- **DOCUMENT SECTION**:
=== Begin Enclosure ===

Benefits of a loan system

二月 17, 1995

The Government's decision to tighten the rules which allow people to study while drawing benefits is revealing. Further education colleges, like universities, are under-funded. Students have too little to live on, especially in further education where they do not qualify for grants and loans. Who can be surprised that colleges and students together have found a way to make out and are exploiting it?

Here is yet another example of the distortions which arise when government is too weak to tackle the main issue. Something must be done to reform further and higher education funding and student support for all categories of students.

The present situation is a scandal. It invites abuse. But the solution is not a large increase in welfare support for students.

On Wednesday, Shirley Williams, giving the annual IBM lecture on continuing education at Birkbeck College, drew attention to the changes which are taking place in the labour market and to the crucial role which education now plays in determining people's life chances. Those who have high-level skills which allow them to work in high value-added occupations are doing better than ever. Those who are falling behind are those who do not have the qualifications gained through post-compulsory education.

The lessons could hardly be clearer. People must get qualified, as many as possible of them to as high a level as possible. We therefore need the largest possible post-compulsory system: we cannot afford to exclude people through rationing. But nor can we afford to pay so many people for the privilege of getting ahead. Social justice demands rather that welfare spending go first to support those who are not able to compete in the changing labour market. Only that way will we avoid making the growing gap between rich and poor, examined this week in the Rowntree report, worse.

Tightening benefit rules is not the answer. It simply says to unemployed people "we'd rather you did nothing than re-equipped yourself to earn". We need a recast system of student support which provides everyone with the means to study and requires everyone who subsequently benefits - as most will - to repay later. That means repayable loans competently administered.

=== End Enclosure ===

- **EXTRACTED RECORDS**:
=== Begin Enclosure ===

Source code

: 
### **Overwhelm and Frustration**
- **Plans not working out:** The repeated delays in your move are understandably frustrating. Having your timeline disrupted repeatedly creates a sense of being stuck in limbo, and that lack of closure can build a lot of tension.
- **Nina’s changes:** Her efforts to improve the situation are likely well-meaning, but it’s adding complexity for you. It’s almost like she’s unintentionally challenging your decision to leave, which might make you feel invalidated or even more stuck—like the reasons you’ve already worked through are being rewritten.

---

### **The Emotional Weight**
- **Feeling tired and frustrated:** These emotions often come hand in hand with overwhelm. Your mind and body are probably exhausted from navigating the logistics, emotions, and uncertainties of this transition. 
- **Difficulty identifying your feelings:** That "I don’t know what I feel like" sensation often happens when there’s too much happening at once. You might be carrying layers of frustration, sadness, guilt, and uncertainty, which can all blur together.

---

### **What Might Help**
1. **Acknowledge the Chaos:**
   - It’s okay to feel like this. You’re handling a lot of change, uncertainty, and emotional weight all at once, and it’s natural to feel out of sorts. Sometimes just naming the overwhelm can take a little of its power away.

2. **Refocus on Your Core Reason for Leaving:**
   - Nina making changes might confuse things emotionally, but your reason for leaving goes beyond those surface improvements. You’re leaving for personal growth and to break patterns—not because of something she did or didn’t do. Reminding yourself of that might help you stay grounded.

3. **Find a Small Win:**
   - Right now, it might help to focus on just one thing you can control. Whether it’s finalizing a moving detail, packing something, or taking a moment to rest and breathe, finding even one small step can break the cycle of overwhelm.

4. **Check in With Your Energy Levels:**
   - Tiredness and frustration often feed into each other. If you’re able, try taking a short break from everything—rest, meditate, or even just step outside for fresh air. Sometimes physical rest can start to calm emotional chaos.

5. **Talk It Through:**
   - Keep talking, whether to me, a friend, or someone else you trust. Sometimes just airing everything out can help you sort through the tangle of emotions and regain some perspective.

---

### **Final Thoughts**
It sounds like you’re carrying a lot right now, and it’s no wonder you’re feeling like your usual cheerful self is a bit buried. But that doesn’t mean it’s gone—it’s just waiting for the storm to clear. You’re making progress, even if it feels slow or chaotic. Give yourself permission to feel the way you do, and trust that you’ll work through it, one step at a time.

=== End Enclosure ===

- **EXERCISE REQUIREMENTS**:
From the editorial on a student loan system, pull out everything from "Here is yet" down to "categories of students." without changing a word.

- **TASK RESULT**:
Here is yet another example of the distortions which arise when government is too weak to tackle the main issue. Something must be done to reform further and higher education funding and student support for all categories of students.